I apologise for wearing the hideous tie again. It has come out of retirement for today and tomorrow and for three days next week. Obviously, however, if this House were somehow to vote not to trigger article 50, I would have to wear the tie for a lot longer. Hopefully, that might change some votes on the other side.
The hon. Member for Hornsey and Wood Green mentioned that it was very difficult to get on and work with some people. As a founding member of GO —Grassroots Out—which was a cross-party group that campaigned to leave, I know exactly what she means. I had to work with people from the Labour party, the Democratic Unionist party and the UK Independence party—and, what was even more difficult, with people from my own party—to try to get us all to agree to put party politics to one side. It was an amazing feat as we toured up and down the country to find that people who could not really stand each other—[Interruption]; yes, and that is just the Tory party—could actually work together and produce something in the national interest.
I look across the Chamber and see the hon. Member for Vauxhall (Kate Hoey). What an outstanding parliamentarian! She put the country first. It was difficult enough, all those years ago, to be in the Conservative party when it was absolutely for the European Union and we were idiots to request a referendum. It must be much more difficult to be in the Labour party and campaign for us to leave, and I congratulate members of the Labour party who put their country first.
It may seem somewhat controversial in this Chamber, but I also congratulate Nigel Farage. I think that he campaigned for something in which he believed passionately. When I worked with him, he toed the GO line. Four people decided GO policy: the hon. Member for Vauxhall, myself, my hon. Friend the Member for Corby (Tom Pursglove), and Nigel Farage. Despite our different views, we all managed to work together in the country’s interest.
I am actually rather enjoying my hon. Friend’s speech, but will he say whether he and the other members of the GO campaign supported the shameful and outrageous “Breaking Point” poster?

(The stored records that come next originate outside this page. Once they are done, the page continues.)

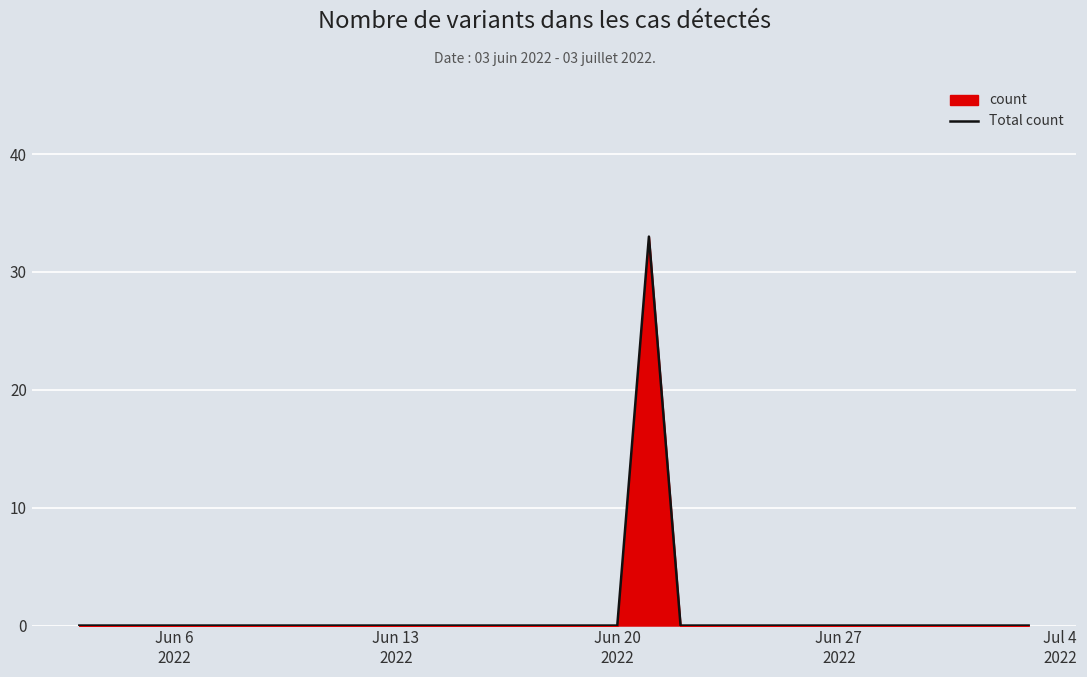

What is the maximum value shown in the chart?

33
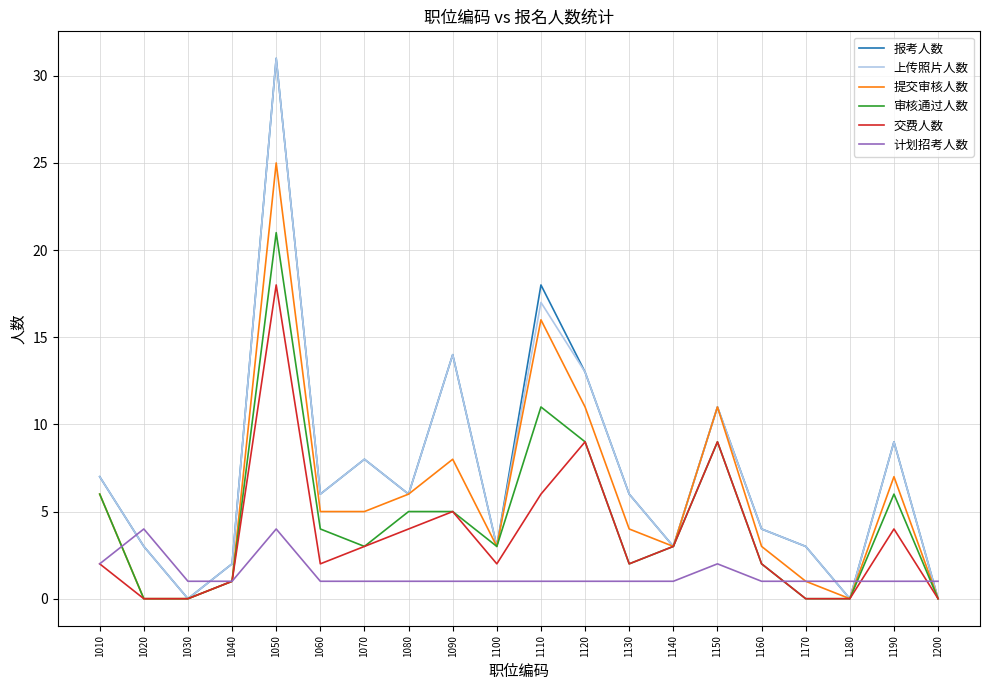

Is it true that 提交审核人数 equals 3 at 1100?

True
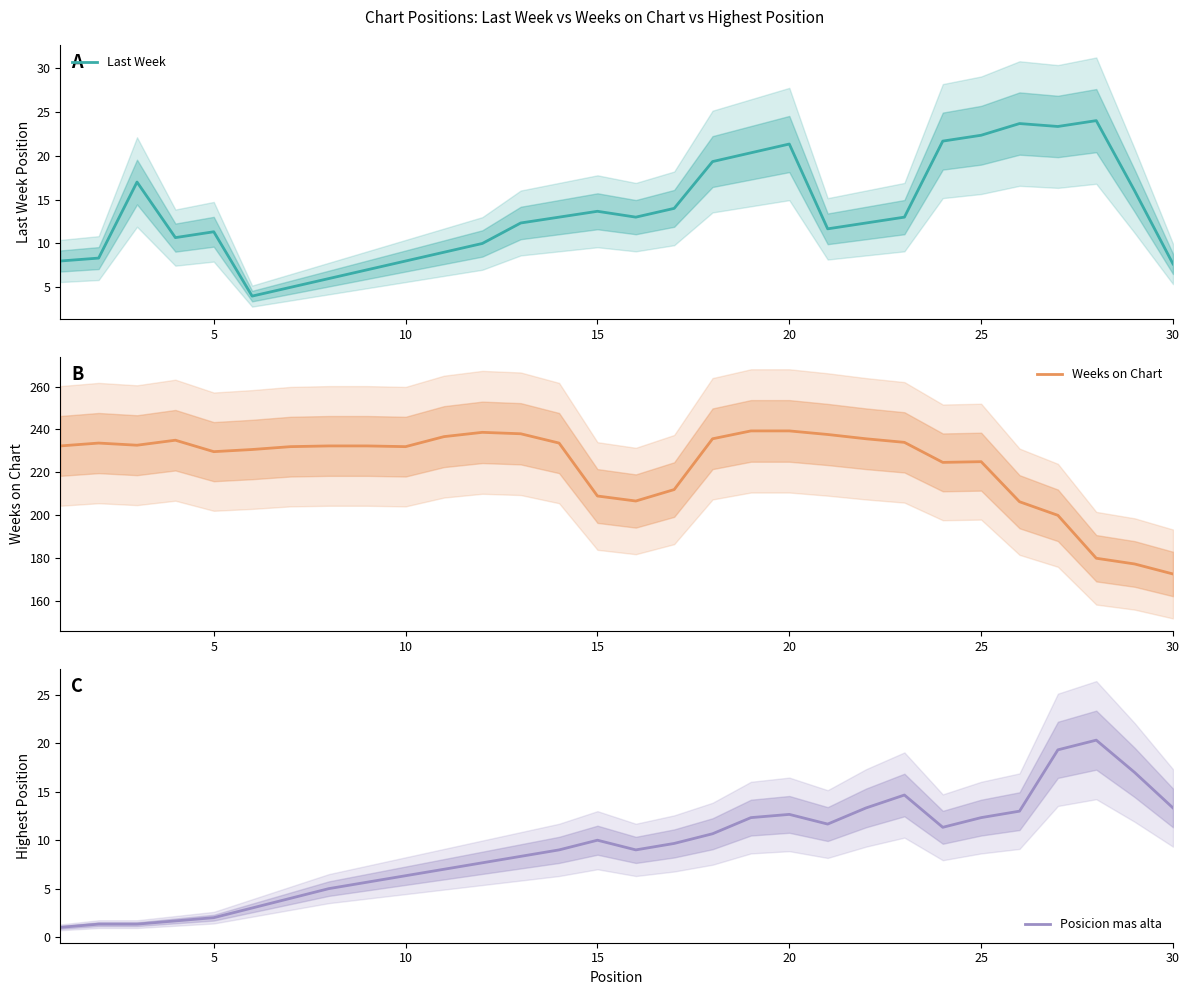

The Last Week series shows 39.2 at 25. True or false?

False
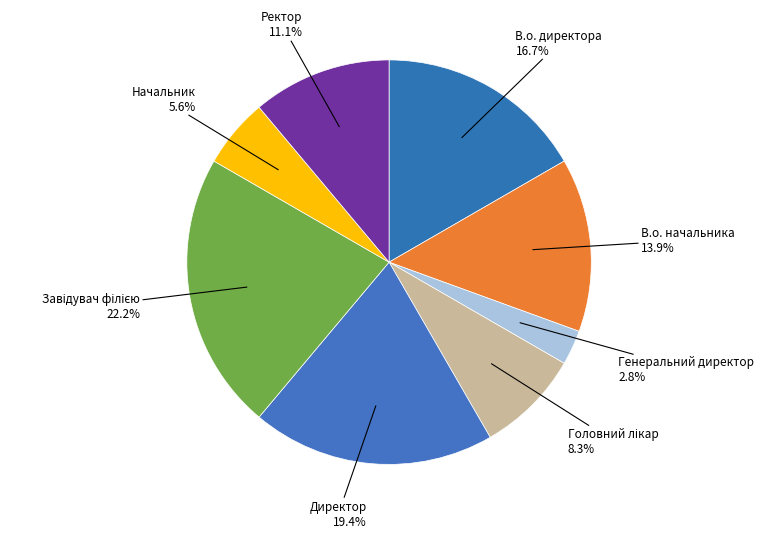

How many slices are in this pie chart?

8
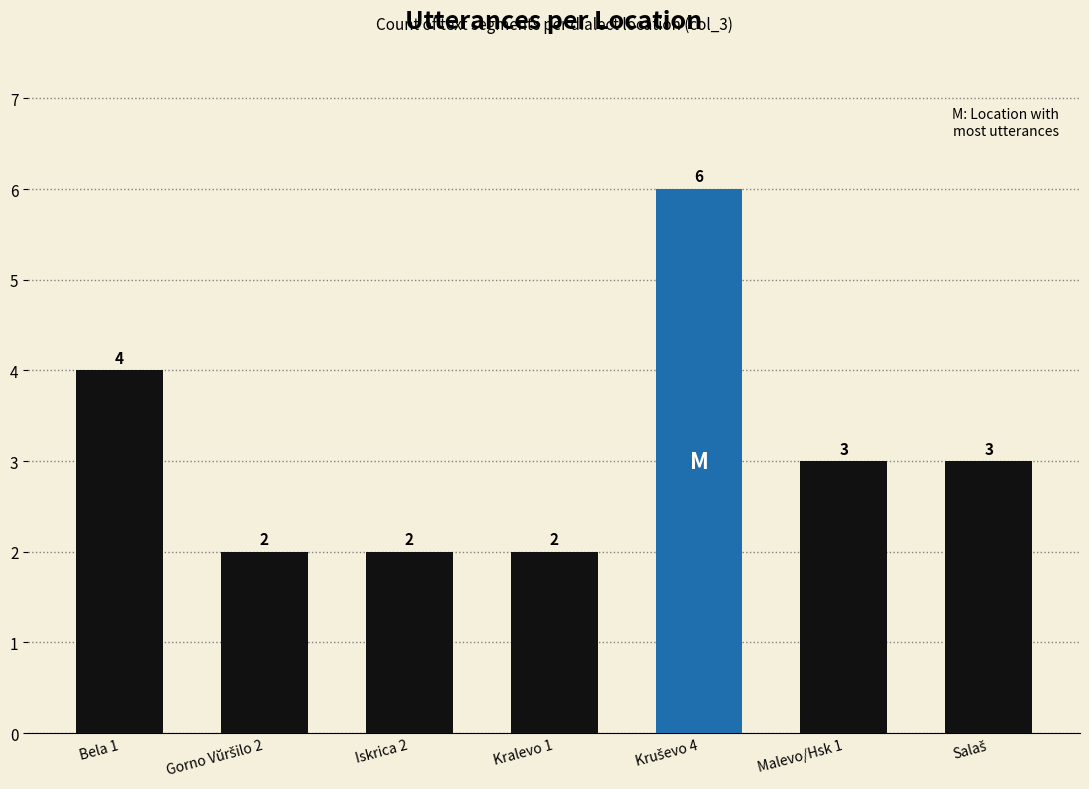

What is the minimum value shown in the chart?

2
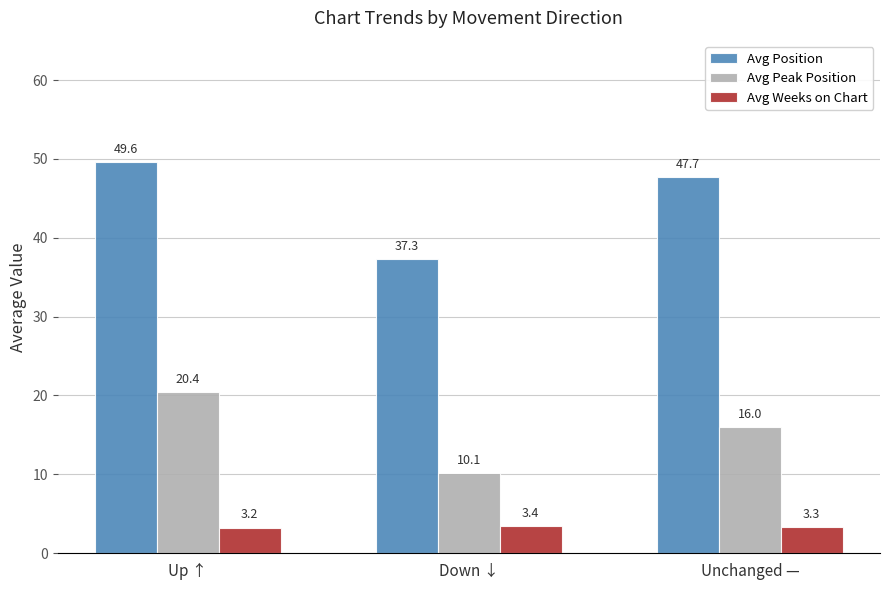

What is the smallest value displayed?

3.2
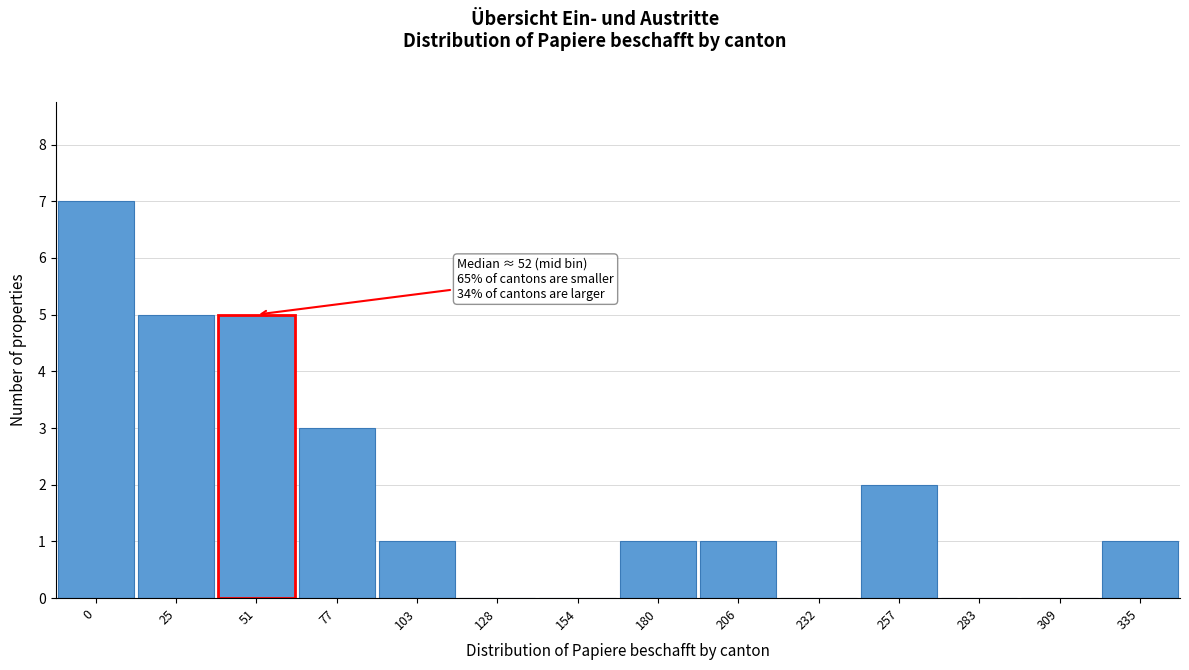

Reading right to left, transcribe all the data shown in this chart.

335=1	309=0	283=0	257=2	232=0	206=1	180=1	154=0	128=0	103=1	77=3	51=5	25=5	0=7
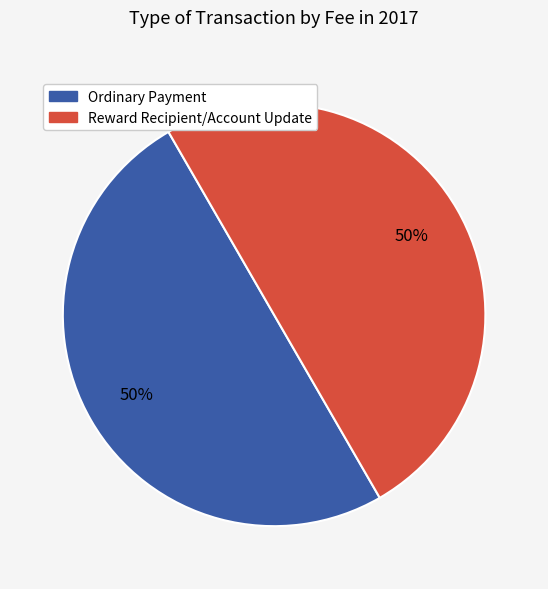

To the nearest percent, what is the average slice percentage?

50%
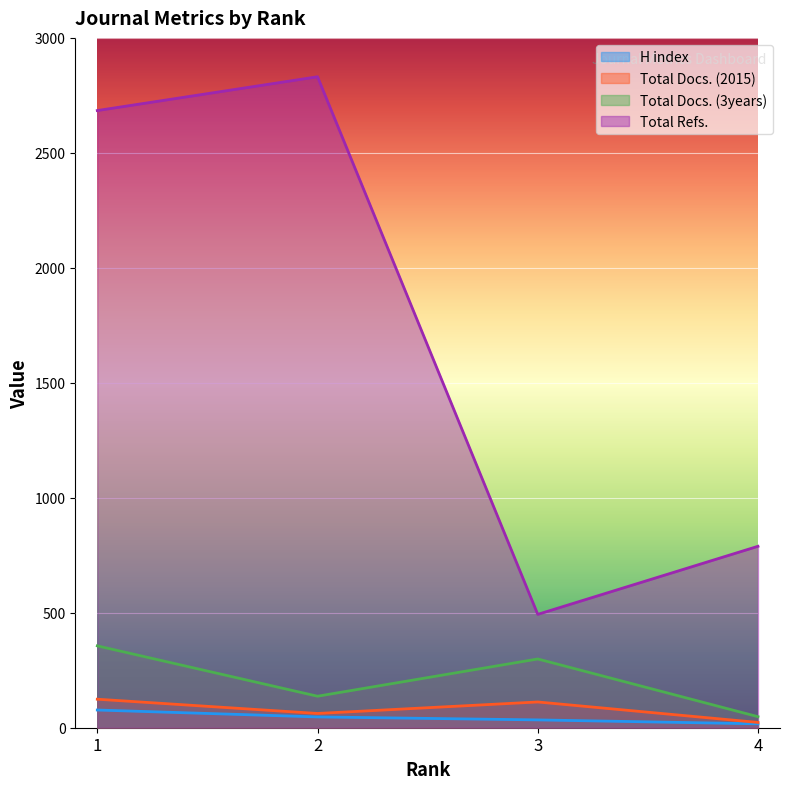

True or false: H index has more than 1 interior local peaks.

False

I am afraid that by the time we embarked on the referendum campaign proper, the GO movement alliance had broken down. I am sorry if I misled the House. I should have said that prior to the designation of the official campaign, the GO organisation was united, but after that its members went their separate ways. If we are touching on the issue of immigration, however, let me say that it was always GO’s view that European Union citizens who were in this country before the referendum had the right to stay. I personally would have liked the Government to act on that unilaterally, although I completely understand why they have not done so: they want to protect our citizens abroad.
Whichever way we look at it, and whichever side of the argument we were on, this was an extraordinarily democratic exercise. The great thing now is that the focus of the country is back here in this sovereign Parliament, where we can make the decisions. Let me say this to Opposition Members. Some time in the future, you will be on these Benches, and you will be able to make the laws. You will be able to push it. Hopefully, that will not happen for a long time—
Order. Will the hon. Gentleman please say “they will able to make the laws”? I will give him 10 seconds in which to say that.